Here’s Julie’s experience from Summer 2016 through today
Nearly two years ago, my family received a clawback letter from the RREM program that asked for $51,000 back in three years even though the Department of Community Affairs noted our annual income is $57,000 per year. We discovered pretty quickly that the DCA had counted funds I received from reopening my FEMA claim as part of that clawback. Given that they had agreed not to do that, they did adjust the clawback amount and I worked to find every receipt and invoice I could and send it to them. Eventually we heard back that our clawback is now $24,000. I pay $1,209.58 every month ten months a year to pay back my SBA loan and pension loan. We don’t have $24,000 any more than we had $51,000. That’s why I’ve been fighting to pass clawback forgiveness and relief legislation.

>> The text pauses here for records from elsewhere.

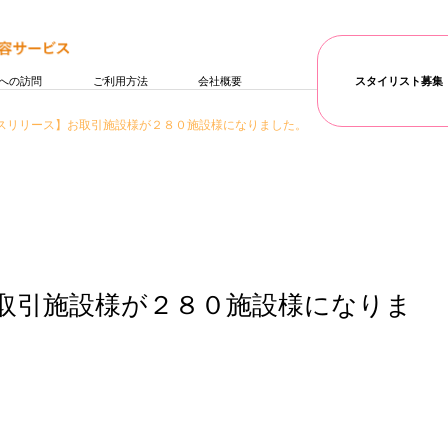
への訪問
ご利用方法
会社概要
スタイリスト募集
スリリース】お取引施設様が２８０施設様になりました。
取引施設様が２８０施設様になりま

Here’s Denise’s experience from Feb 2017 – August 2017
Denise got a clawback from the RREM program last year for $14,000 and change. It wasn’t great timing, she’d just lost her job and she’d been fighting a FEMA clawback. Her letter didn’t make sense to us at all, so we sent her over to the Ocean County Long Term Recovery Group. Working with a disaster case manager there – Denise had her whole clawback eliminated because…the DCA reviewed again and found they had made an error. So again, don’t panic. Denise is still working to help everyone else though and she still is fighting her FEMA clawback.
Here’s Fran’s experience from 2017 to today
I used all the money I received to rebuild. I’m a senior citizen on a fixed income. How am I going to pay back $35,000 in three years? Or even ten years for that matter? If I take all my retirement funds what would I live on? That’s why I’ve been working so hard and coming to Trenton to testify about this legislation. I did work with some one at the DCA to provided more of my receipts. After that, they said they could reduce the clawback to $19,000 something, but I didn’t want to sign the paper saying I could pay the $19,000 something. Because I could pay something, but not that. And after I didn’t sign, my clawback is still $35,000 because the man that was helping me left, and he didn’t file the paperwork to reduce it.